→ Extracted text

Segment Open

The leaders of the ruling and opposition parties agreed to open primaries for the general election in April based on telephone polling of the general public and the use of so-called secured telephone numbers. It is commendable that the parties are returning the nomination authority to the general public. The parties must overcome their factional differences and instead concentrate on tightening technical loopholes in the nomination process. Instead of fighting amongst themselves, they must compete fairly through policy platforms and visions for governance for a better future. The April election will be considered a curtain raiser for the main political contest: the presidential election in the latter part of the following year. Because people’s livelihoods have become more insecure than ever, people will be closely watching out for promises of hope and change during the campaign process.

First of all, the people want to know what party has the will to pull the economy away from the danger of a structural slowdown. On the campaign trail of the previous general and presidential elections, welfare was pitched as being more important than economic growth. Politicians competed to sell various social benefit programs without considering how to come up with the means of paying for them, including the possibility of tax hikes.

Welfare programs are still eating up the national budget and pushing up debt. Both parties must make it clear whether they will continue with the competition over welfare spending in the upcoming elections. Since other countries clearly prove the limits and dangers of debt-financed growth, the only way to drive growth is through revived corporate activities. But pressure on large companies to share their growth with smaller companies will only weaken their growth potential.

Second, redistribution of wealth and welfare are unquestionably as important campaign issues as growth. Fiercer global competition has widened wealth inequalities. Due to low interest rates and a real estate slump, the gap in wages has become bigger and there’s a widening disparity in distribution of assets. Narrowing the earnings gap between large and smaller companies and between salaried and non-regular workers has become necessary for fairer distribution. Both parties must articulate their stance on the unions of large companies clinging to their various prerogatives in terms of wages and other benefits.

Segment Closed

→ Exercise requirements
1. Decide whether each statement below agrees with the text on the April general election, answering yes or no and quoting the words of the text that settle it. (a) The party leaders agreed to base open primaries on telephone polling of the general public. (b) In the previous general and presidential election campaigns, welfare was pitched as less important than economic growth. (c) Pressure on large companies to share their growth with smaller companies will strengthen their growth potential.
2. Reproduce word for word the stretch of the text on the April general election from "Welfare programs are" through "their growth potential.".
3. Write the next part of the text on the April general election, picking up after its final sentence.

→ Listed records
Segment Open

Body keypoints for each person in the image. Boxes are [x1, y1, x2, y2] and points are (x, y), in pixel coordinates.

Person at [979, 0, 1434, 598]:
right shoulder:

Segment Closed
Segment Open

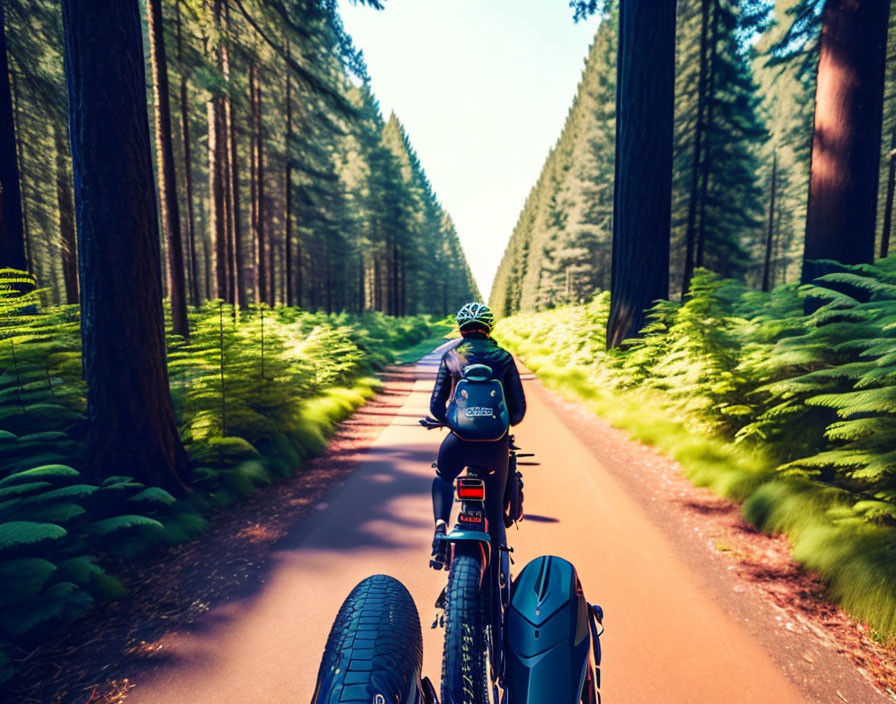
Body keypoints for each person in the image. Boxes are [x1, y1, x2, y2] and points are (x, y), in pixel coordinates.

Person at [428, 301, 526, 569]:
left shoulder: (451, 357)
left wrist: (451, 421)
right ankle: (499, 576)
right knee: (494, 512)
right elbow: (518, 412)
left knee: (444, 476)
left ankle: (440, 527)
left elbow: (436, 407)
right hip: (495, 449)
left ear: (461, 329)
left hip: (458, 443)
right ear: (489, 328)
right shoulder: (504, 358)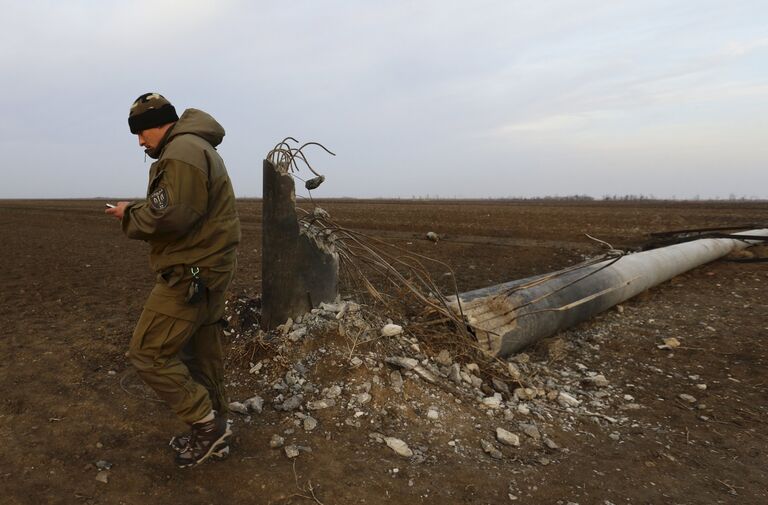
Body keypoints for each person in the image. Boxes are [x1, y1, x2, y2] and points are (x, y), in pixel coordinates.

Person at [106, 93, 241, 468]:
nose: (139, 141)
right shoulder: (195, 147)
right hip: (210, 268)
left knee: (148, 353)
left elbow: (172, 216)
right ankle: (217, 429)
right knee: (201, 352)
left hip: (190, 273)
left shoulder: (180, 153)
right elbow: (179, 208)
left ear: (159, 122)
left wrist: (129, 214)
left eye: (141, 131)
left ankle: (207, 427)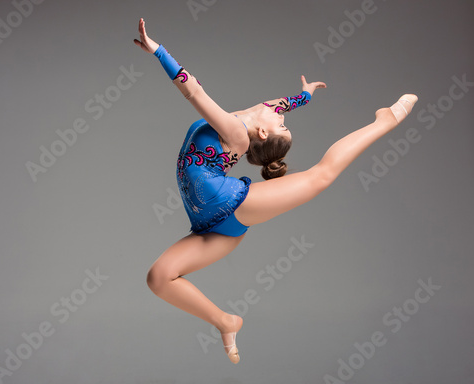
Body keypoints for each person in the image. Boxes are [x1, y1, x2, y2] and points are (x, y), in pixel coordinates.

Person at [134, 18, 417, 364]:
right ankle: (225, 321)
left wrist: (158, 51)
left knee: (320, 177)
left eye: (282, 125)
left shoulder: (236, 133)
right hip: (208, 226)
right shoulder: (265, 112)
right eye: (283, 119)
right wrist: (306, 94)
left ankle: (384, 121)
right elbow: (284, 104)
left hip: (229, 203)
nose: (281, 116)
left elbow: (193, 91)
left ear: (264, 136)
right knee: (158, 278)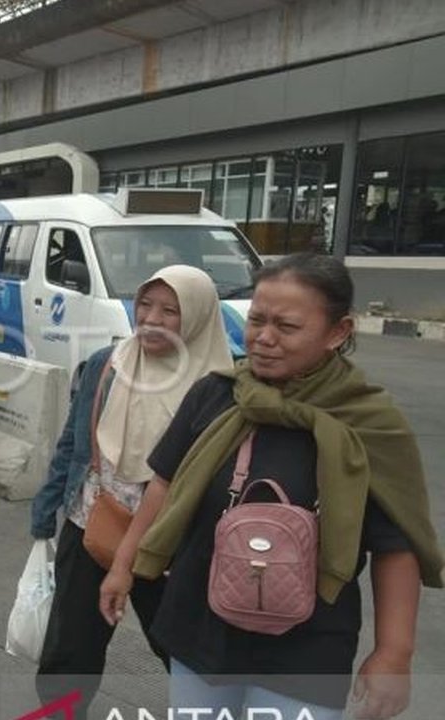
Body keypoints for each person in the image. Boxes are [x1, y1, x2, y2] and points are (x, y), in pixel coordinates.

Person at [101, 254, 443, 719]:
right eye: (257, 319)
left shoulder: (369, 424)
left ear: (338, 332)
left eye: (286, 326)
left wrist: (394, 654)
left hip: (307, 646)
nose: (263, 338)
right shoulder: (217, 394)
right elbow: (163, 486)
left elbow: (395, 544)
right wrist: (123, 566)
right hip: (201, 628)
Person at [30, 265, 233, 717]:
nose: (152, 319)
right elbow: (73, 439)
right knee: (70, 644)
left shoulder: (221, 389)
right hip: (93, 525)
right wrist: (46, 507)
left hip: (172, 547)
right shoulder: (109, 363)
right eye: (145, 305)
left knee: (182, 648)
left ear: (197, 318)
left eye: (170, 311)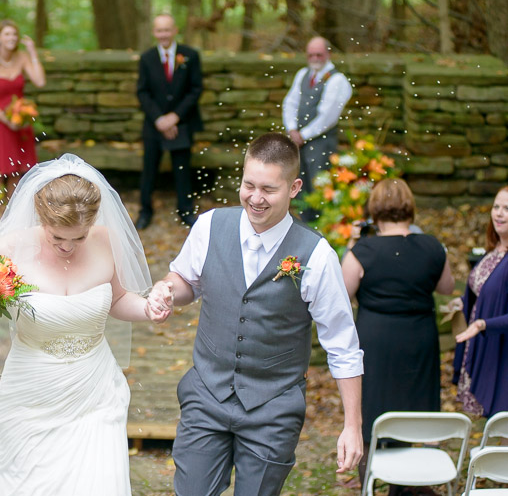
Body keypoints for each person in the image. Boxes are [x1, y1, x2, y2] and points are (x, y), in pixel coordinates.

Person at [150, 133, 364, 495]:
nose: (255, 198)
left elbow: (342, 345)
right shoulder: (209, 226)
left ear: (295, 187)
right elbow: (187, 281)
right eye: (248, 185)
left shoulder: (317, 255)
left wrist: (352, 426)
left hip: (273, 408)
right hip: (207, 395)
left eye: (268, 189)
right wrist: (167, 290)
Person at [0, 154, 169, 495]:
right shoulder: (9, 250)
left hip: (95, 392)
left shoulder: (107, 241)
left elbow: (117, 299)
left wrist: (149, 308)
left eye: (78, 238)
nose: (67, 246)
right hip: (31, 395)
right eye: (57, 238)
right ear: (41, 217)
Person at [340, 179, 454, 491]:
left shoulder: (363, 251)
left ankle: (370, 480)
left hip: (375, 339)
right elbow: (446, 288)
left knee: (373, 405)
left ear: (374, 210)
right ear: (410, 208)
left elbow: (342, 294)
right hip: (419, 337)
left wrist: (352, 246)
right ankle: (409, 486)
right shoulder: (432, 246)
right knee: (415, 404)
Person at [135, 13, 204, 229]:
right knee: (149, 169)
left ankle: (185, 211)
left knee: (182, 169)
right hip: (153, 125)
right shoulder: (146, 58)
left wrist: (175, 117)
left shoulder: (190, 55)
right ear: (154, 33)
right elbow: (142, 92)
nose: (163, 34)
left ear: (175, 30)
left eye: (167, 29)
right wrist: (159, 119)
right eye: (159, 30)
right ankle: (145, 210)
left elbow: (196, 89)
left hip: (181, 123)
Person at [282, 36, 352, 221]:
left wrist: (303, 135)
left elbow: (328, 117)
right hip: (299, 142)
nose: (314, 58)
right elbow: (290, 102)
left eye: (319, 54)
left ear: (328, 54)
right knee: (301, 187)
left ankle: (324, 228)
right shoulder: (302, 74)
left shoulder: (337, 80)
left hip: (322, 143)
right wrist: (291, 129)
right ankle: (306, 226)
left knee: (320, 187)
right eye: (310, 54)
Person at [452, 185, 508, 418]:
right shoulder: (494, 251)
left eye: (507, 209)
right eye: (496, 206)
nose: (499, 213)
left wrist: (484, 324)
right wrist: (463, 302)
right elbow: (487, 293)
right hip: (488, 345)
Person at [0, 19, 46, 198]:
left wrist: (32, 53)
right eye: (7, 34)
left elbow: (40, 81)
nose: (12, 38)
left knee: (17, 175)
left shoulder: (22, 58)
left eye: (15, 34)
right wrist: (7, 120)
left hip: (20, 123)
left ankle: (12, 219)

Segment Closed

→ Your written answers
1.
(a) Yes: "agreed to open primaries for the general election in April based on telephone polling of the general public"
(b) No: "welfare was pitched as being more important than economic growth"
(c) No: "will only weaken their growth potential"

2.
Welfare programs are still eating up the national budget and pushing up debt. Both parties must make it clear whether they will continue with the competition over welfare spending in the upcoming elections. Since other countries clearly prove the limits and dangers of debt-financed growth, the only way to drive growth is through revived corporate activities. But pressure on large companies to share their growth with smaller companies will only weaken their growth potential.

3.
Higher taxes on the rich could draw cheers from the public, but there are no realistic tax hikes that could can pay for universal welfare programs. The cost of easing poverty among senior citizens must be raised in a more reasonable and sustainable way. Tax-backed financing should be sought for a limited transitional period until the public pension system becomes more established.

Third, Korea’s diplomatic capacity to respond to globalization and trade blocks has become a crucial issue. Korea must become stronger to survive the growth of China and the technology advancement of Japan. Korea can only win through more opening up. It will naturally become strong if foreign companies with capital and technologies prefer to do business here. The country must offer various incentives to draw some of the 7 million ethnic Koreans living all over the world to return and make up for the thinning working population in Korea.

Immigration policy should be more open to foreign workers. We must take the initiative to build a cooperative framework with Asian countries and, further down the road, include North Korea to prompt progressive change in the reclusive state as a part of peace and unification strategy.

Lastly, since the general election will lead to the presidential election, parties must put forward political reform outlines and visions. Over the last 27 years, we have experienced the merits and drawbacks of a single five-year presidential term system through six presidents. Because of a rigid political structure that revolves too much around the president, the legislative function has not been integrated so well. Politicians must keep in mind that politics are the most underdeveloped field in our country.

Translation by the Korea JoongAng Daily staff.

JoongAng Ilbo, Oct. 7, Page 35

*The author is former minister of finance and economy.